In May 1867, a young Englishman picked his way along the Cloncurry River in the far north-west of Queensland and broke off a piece of brightly stained rock. The green of malachite and the deep blue of azurite meant one thing to him: copper. Ernest Henry had just found the outcrop that became the Great Australian Mine, and with it lit the fuse on more than a century and a half of mining across this corner of the outback. The deep underground copper-gold mine that now carries his name, 38 kilometres northeast of Cloncurry, is in a sense the great-great-grandchild of that single piece of stained stone.
Ernest Henry was born in England in 1837 and became an explorer, prospector, and grazier of the kind the colonial frontier produced in abundance: restless, ambitious, and willing to ride into country that mapmakers had barely touched. His 1867 copper discovery on the Cloncurry River, made with the help of a companion and Aboriginal guides who knew the land, opened the region to mining. He is often called the father of Cloncurry. He went on to find more copper at Argylla and Mount Oxide before dying in 1919. The frontier he opened, however, was already home to people who had lived there for tens of thousands of years.
The mineral wealth that made Ernest Henry's name lay in the country of the Mitakoodi people, who belonged to the Cloncurry district, with the Kalkadoon to the south and west around Mount Isa. The arrival of miners and pastoralists in the late nineteenth century brought brutal frontier conflict. The Kalkadoon in particular fought a determined resistance against the newcomers and suffered terribly for it, in violence now remembered in the region's history and memorials. The copper that built the towns was won from land taken from people who never ceded it - a truth that sits beneath every shaft and headframe in the district, including the one that bears the prospector's name.
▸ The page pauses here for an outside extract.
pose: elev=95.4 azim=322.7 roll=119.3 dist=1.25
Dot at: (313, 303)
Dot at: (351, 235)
The modern Ernest Henry deposit is a geological oddity worth marvelling at. It is an iron-oxide copper-gold body, a pipe-like mass of mineralised rock plunging steeply into the earth, formed by superheated fluids surging through the crust more than a billion years ago. Within it, copper-bearing chalcopyrite is bound up with magnetite, the strongly magnetic iron mineral, alongside gold and silver. That magnetism is exactly what betrayed the buried ore to geophysical surveys in the mid-1990s. The mine doesn't just yield copper and gold; the magnetite itself is sold as a product, so the same rock that hid the treasure also pays its own way to the surface.
Commercial mining began here in 1998 as an open cut, a widening spiral carved down into the deposit. When the open pit reached its economic limit, the operation went underground in 2011, switching to a method called sub-level caving, where the rock is undercut and allowed to collapse in a controlled way so it can be drawn off from below. Today a shaft about 1,000 metres deep hoists the ore to the surface, where grinding and flotation separate out the copper and gold. The concentrate travels to Glencore's smelter at Mount Isa and on to the refinery at Townsville. In March 2023, floodwater poured into the workings and shut the mine for six weeks - a reminder that the dry Gulf country can turn, suddenly, to water.
The mine's story is far from over. Now owned by Evolution Mining, Ernest Henry has had its life extended toward 2040, driven by a hunger for copper that the old prospectors could never have imagined. The metal that once went into telegraph wire and roofing now feeds electric motors, wind turbines, and the grids of a decarbonising world, and demand keeps climbing. So the green-and-blue stone that Ernest Henry knocked off an outcrop in 1867 has come full circle: the same copper, dug from the same district, now powering machines a Victorian prospector could not have dreamed of - the past quietly wiring the future.
The Ernest Henry mine lies at 20.45°S, 140.71°E, about 38 km northeast of Cloncurry in north-west Queensland's North West Minerals Province. From the air the site shows as a large processing plant, a deep shaft headframe, and extensive tailings storage set on flat to gently undulating semi-arid plains; the worked-out open pit is a distinctive feature beside the underground operation. The nearest serviced airport is Cloncurry Airport (YCCY) to the southwest, with Mount Isa Airport (YBMA) the major hub further west. Best viewing altitude is 3,000–6,000 ft, with excellent dry-season visibility over the red-and-gold mineral country. Watch for extreme summer heat, dust, and the heavy localised flooding that periodically cuts roads and once shut the mine itself - wet-season storms run November to March.